Text shown —
══════════

Confounding and omitted mediators. This figure illustrates issues connected to omitted genes/interactions. (a) The assumed estimated model, as produced by our method. (b) The problem of confounding. (c) Two cases of omitted mediators.

Dynamic path model in cancer genomics data

We applied dynamic path analysis on three microarray data sets containing right-censored survival times for the patients. In all cases, we estimated cumulative effects after five years; that is, the effects are sums over the first five years of observation.

Dutch breast cancer data

The Dutch breast cancer data set from the study of van de Vijver et al. [21] and van Houwelingen et al. [22] consists of 24,885 gene expression values for 295 women with breast cancer. A total of 175 genetic pair interactions were generated by Pathway Studio based on the gene list of 1,000 survival genes. Out of these, the selection procedure resulted in 19 interactions for which an indirect and direct effect likely existed (Figure 1). This gave a thinned survival forest with eight networks. The number of 19 interactions is highly significant, showing the pronounced reliability of the results, since in the permutation test a single interaction was selected in 844 out of 1,000 permutations, and more than 8 interactions were never selected (Table 1).

══════════

Given data —
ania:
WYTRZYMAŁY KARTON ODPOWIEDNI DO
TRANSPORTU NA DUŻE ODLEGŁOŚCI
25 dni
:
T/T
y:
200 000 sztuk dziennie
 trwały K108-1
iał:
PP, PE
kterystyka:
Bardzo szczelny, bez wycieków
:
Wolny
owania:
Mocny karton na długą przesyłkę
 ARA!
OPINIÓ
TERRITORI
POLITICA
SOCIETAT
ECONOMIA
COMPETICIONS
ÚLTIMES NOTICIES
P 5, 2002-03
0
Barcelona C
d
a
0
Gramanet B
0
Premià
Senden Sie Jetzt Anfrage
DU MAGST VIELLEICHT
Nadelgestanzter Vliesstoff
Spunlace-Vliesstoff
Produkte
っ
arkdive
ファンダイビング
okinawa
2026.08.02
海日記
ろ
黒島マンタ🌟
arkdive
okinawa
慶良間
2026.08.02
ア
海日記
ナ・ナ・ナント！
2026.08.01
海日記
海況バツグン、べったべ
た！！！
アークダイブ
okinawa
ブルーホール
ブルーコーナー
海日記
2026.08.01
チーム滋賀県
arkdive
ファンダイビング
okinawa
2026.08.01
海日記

══════════

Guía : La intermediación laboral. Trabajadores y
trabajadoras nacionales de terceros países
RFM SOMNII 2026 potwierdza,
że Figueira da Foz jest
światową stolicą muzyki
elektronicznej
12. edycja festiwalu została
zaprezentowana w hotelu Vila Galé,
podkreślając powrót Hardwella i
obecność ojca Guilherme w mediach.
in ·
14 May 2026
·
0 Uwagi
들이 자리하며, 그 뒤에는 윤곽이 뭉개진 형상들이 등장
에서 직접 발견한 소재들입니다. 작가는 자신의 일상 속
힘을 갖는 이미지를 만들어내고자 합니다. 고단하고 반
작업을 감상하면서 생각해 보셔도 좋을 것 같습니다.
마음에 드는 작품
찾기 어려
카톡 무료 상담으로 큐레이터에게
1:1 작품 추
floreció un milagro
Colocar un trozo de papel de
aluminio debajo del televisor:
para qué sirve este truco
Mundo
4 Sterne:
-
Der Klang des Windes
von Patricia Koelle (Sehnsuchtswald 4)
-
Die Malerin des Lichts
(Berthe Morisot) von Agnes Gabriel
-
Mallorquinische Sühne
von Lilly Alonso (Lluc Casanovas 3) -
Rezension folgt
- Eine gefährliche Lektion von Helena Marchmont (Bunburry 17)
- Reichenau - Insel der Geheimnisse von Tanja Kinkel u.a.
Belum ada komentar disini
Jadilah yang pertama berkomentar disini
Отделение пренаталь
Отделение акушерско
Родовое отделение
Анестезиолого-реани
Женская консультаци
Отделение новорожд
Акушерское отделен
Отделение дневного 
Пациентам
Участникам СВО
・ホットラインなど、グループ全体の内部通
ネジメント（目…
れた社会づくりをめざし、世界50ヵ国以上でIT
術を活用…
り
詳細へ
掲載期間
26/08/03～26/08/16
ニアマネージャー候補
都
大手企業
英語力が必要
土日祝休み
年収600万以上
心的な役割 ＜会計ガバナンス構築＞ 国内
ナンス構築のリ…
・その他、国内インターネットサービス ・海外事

══════════

Task set —
1/ List each lettered part of the figure described in the cancer genomics text, along with what that part shows.
2/ Print the part of the cancer genomics text starting at "Confounding and omitted" and ending at "of omitted mediators.".
3/ Carry on the text about dynamic path analysis in cancer genomics data, picking up right after its last sentence.

Solved tasks —
1/
(a) The assumed estimated model, as produced by our method.
(b) The problem of confounding.
(c) Two cases of omitted mediators.

2/
Confounding and omitted mediators. This figure illustrates issues connected to omitted genes/interactions. (a) The assumed estimated model, as produced by our method. (b) The problem of confounding. (c) Two cases of omitted mediators.

3/
Dynamic path modeling based on the selected genetic interactions of the thinned survival forest resulted in ten models with at least one significant indirect effect on survival (Figure 1). There were two major types of models. The simple models involved two genes in the significant subnetwork, a transcription factor with a single interacting gene (models 1-6 and 9). In the complex models with three or more genes in the significant subnetwork, a transcription factor showed indirect effects through two genes (models 7 and 8), or two transcription factors had an indirect effect through a common gene (model 10). In the former cases the indirect effect was either through serially interacting genes (model 7) or genes interacting in parallel with the transcription factor (model 8). Members of the peroxisome proliferator-activated receptors (PPAR) family were involved in all the complex and some of the simple models, whereas E2F1, MSX2, and MYBL2 were involved in simple models.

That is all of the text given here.